The function extracts the sort options and defaults to an empty list. It then filters the list to ensure parameters are in the right format. Again, the Ecto.Query is used as the accumulator and sorts added build an updated Ecto.Query accumulator.

Apply Pagination

The final function in the pipeline is apply_pagination. In this case the function will use pagination regardless of whether or not the caller specified :page or :page_size.

  defp apply_pagination(query, opts) do
    page = opts[:page] || 1
    page_size = opts[:page_size] || 10

    query
    |> offset(^((page - 1) * page_size))
    |> limit(^page_size)
  end

Execute Query

The final step is to pass the Ecto.Query to Repo.all to return results. In this case the list contains [%Contact{}, ...].

Problems with this Approach

This is a trivial example. Although it is providing fairly robust capabilities (filters, sorting, pagination) it falls apart if we want to join to other tables (for example, lets assume there’s a phone_numbers table that has a foreign key to contacts to allow a contact to have any number of phone numbers). The reason this probably does not work is that we might want to filter on the phone number (for example, give me all the contacts in area code 678) but there’s no means of indicating what table a filter applies to. There’s a similar situation with sorting. I’ll create another post to indicate how that might be handled.

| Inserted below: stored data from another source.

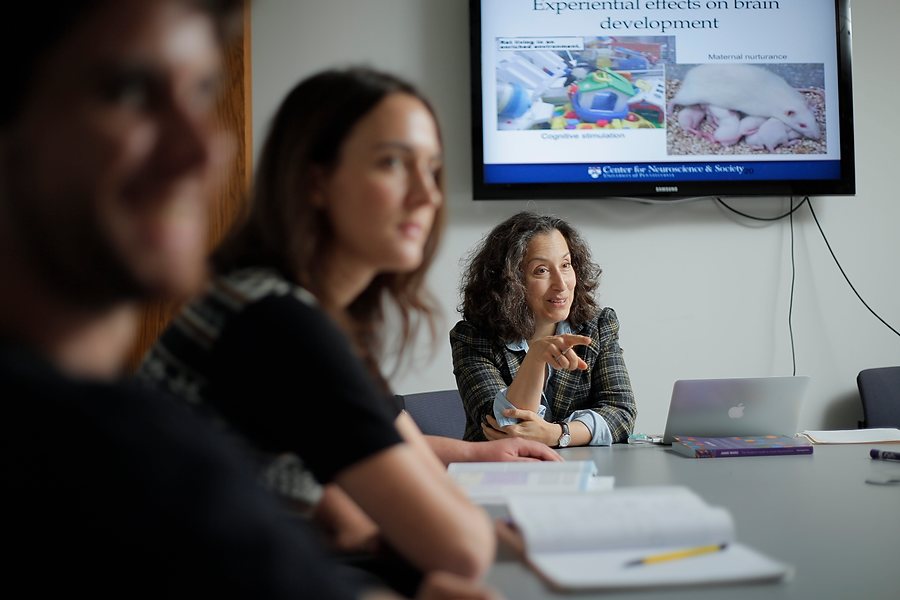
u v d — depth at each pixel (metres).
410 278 1.18
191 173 0.38
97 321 0.40
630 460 1.77
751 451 1.80
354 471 0.85
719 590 0.79
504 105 3.12
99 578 0.34
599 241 3.21
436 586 0.68
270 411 0.85
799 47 3.20
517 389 2.10
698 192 3.16
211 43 0.40
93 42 0.36
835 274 3.28
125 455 0.35
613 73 3.15
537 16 3.13
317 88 1.03
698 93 3.17
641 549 0.89
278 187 1.02
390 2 3.16
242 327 0.86
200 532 0.35
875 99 3.28
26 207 0.36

There is some checking of the parameters provided but there is no notification (logging, telemetry) to indicate that the function received bad input. In most cases you would want to have that. I think it’s generally fine to have the code proceed if the input data can be cleaned up but I’d want to know that some part of the codebase is passing input data that will never work.

Benefits of this Approach

Pipelining to build an Ecto.Query is a powerful tool that lets you write modules that provide filtering, sorting and pagination in a way that is fairly powerful while being easy to read and maintain.